As it happened, only John Catron and James Moore Wayne's seats were abolished during the brief interval of the Act's efficacy, before being superseded by the Judiciary Act of 1869. Although Congress increased the size of the Supreme Court just three years later by means of the 1869 Act, the geographical outline of the circuits has only been altered by the addition of new states to circuits and the division of two large circuits in the twentieth century. Because Robert Cooper Grier (through his death) was the next Justice to create a vacancy in 1870 following the passage of the 1869 Act, it never actually happened that the Court was reduced to seven in accordance with the language of the 1866 Act; rather, the Court's de facto size had been eight and then seven while it was legally provided that its full strength should be nine; thus Grier was replaced by William Strong, and Joseph P. Bradley was installed in a newly created seat.
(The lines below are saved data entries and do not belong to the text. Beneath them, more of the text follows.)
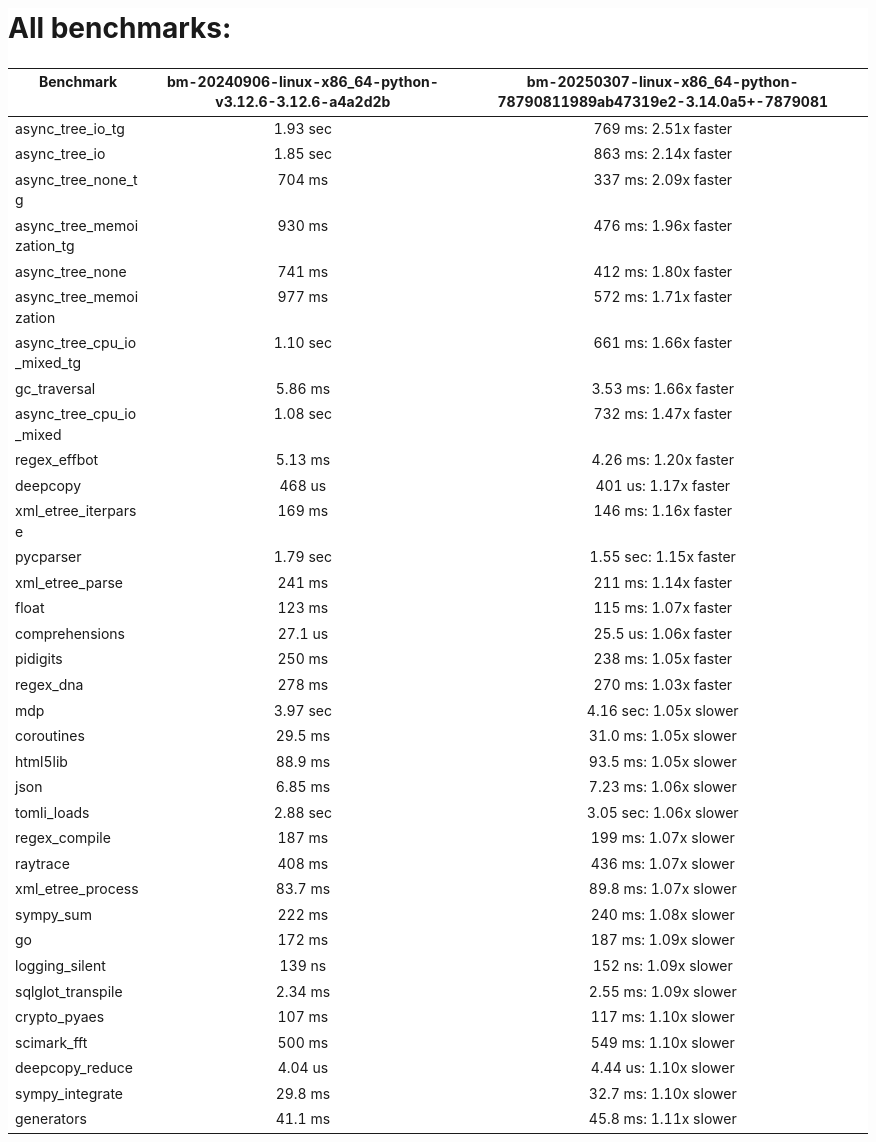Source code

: All benchmarks:
===============

| Benchmark                  | bm-20240906-linux-x86_64-python-v3.12.6-3.12.6-a4a2d2b | bm-20250307-linux-x86_64-python-78790811989ab47319e2-3.14.0a5+-7879081 |
|----------------------------|:------------------------------------------------------:|:----------------------------------------------------------------------:|
| async_tree_io_tg           | 1.93 sec                                               | 769 ms: 2.51x faster                                                   |
| async_tree_io              | 1.85 sec                                               | 863 ms: 2.14x faster                                                   |
| async_tree_none_tg         | 704 ms                                                 | 337 ms: 2.09x faster                                                   |
| async_tree_memoization_tg  | 930 ms                                                 | 476 ms: 1.96x faster                                                   |
| async_tree_none            | 741 ms                                                 | 412 ms: 1.80x faster                                                   |
| async_tree_memoization     | 977 ms                                                 | 572 ms: 1.71x faster                                                   |
| async_tree_cpu_io_mixed_tg | 1.10 sec                                               | 661 ms: 1.66x faster                                                   |
| gc_traversal               | 5.86 ms                                                | 3.53 ms: 1.66x faster                                                  |
| async_tree_cpu_io_mixed    | 1.08 sec                                               | 732 ms: 1.47x faster                                                   |
| regex_effbot               | 5.13 ms                                                | 4.26 ms: 1.20x faster                                                  |
| deepcopy                   | 468 us                                                 | 401 us: 1.17x faster                                                   |
| xml_etree_iterparse        | 169 ms                                                 | 146 ms: 1.16x faster                                                   |
| pycparser                  | 1.79 sec                                               | 1.55 sec: 1.15x faster                                                 |
| xml_etree_parse            | 241 ms                                                 | 211 ms: 1.14x faster                                                   |
| float                      | 123 ms                                                 | 115 ms: 1.07x faster                                                   |
| comprehensions             | 27.1 us                                                | 25.5 us: 1.06x faster                                                  |
| pidigits                   | 250 ms                                                 | 238 ms: 1.05x faster                                                   |
| regex_dna                  | 278 ms                                                 | 270 ms: 1.03x faster                                                   |
| mdp                        | 3.97 sec                                               | 4.16 sec: 1.05x slower                                                 |
| coroutines                 | 29.5 ms                                                | 31.0 ms: 1.05x slower                                                  |
| html5lib                   | 88.9 ms                                                | 93.5 ms: 1.05x slower                                                  |
| json                       | 6.85 ms                                                | 7.23 ms: 1.06x slower                                                  |
| tomli_loads                | 2.88 sec                                               | 3.05 sec: 1.06x slower                                                 |
| regex_compile              | 187 ms                                                 | 199 ms: 1.07x slower                                                   |
| raytrace                   | 408 ms                                                 | 436 ms: 1.07x slower                                                   |
| xml_etree_process          | 83.7 ms                                                | 89.8 ms: 1.07x slower                                                  |
| sympy_sum                  | 222 ms                                                 | 240 ms: 1.08x slower                                                   |
| go                         | 172 ms                                                 | 187 ms: 1.09x slower                                                   |
| logging_silent             | 139 ns                                                 | 152 ns: 1.09x slower                                                   |
| sqlglot_transpile          | 2.34 ms                                                | 2.55 ms: 1.09x slower                                                  |
| crypto_pyaes               | 107 ms                                                 | 117 ms: 1.10x slower                                                   |
| scimark_fft                | 500 ms                                                 | 549 ms: 1.10x slower                                                   |
| deepcopy_reduce            | 4.04 us                                                | 4.44 us: 1.10x slower                                                  |
| sympy_integrate            | 29.8 ms                                                | 32.7 ms: 1.10x slower                                                  |
| generators                 | 41.1 ms                                                | 45.8 ms: 1.11x slower                                                  |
After establishing nine circuits in 1837, Congress in 1842 shifted several southern states in order to accommodate transportation routes used by the justices when traveling on circuit. In 1862 Congress incorporated five additional states into a restructured system of nine circuits, and within another year had abolished the California Circuit, placed California and Oregon in a Tenth Circuit, and reorganized the mid-western states. The 1866 Act ended a period in which the arrangement of the states into circuits was frequently reorganized.

The geographical reorganization of the circuits in 1866 coincided with the broader effort of the Republican majority in Congress to reduce what it considered the disproportionate influence the southern states enjoyed before the Civil War. Between 1837 and 1862, five of the nine circuits comprised exclusively slave states. The tradition of appointing a justice from each circuit allowed Southern slaveowners to dominate the Supreme Court. After reducing the number of all-southern circuits in 1862, Congress in 1866 left only two circuits that comprised only former slave states, and only one that comprised only former Confederate states.

The reduction in the size of the Supreme Court nullified the pending nomination of Henry Stanbery to the tenth seat on the Court and prevented President Andrew Johnson from appointing a justice during the remainder of his term. The legislation owed less to the Republican opposition and to Johnson, who signed the act, than to the efforts of Chief Justice Salmon P. Chase. The first draft of the bill proposed a return to nine justices, thus preventing tie votes on the Court and providing a justice for each circuit. In private communication with influential members of Congress and fellow justices, Chase urged a further reduction in the number of seats in hopes of winning approval for an increase in the justices' salaries. Congress did not approve an increase in judicial salaries until 1871, after it had returned the size of the Court to nine seats.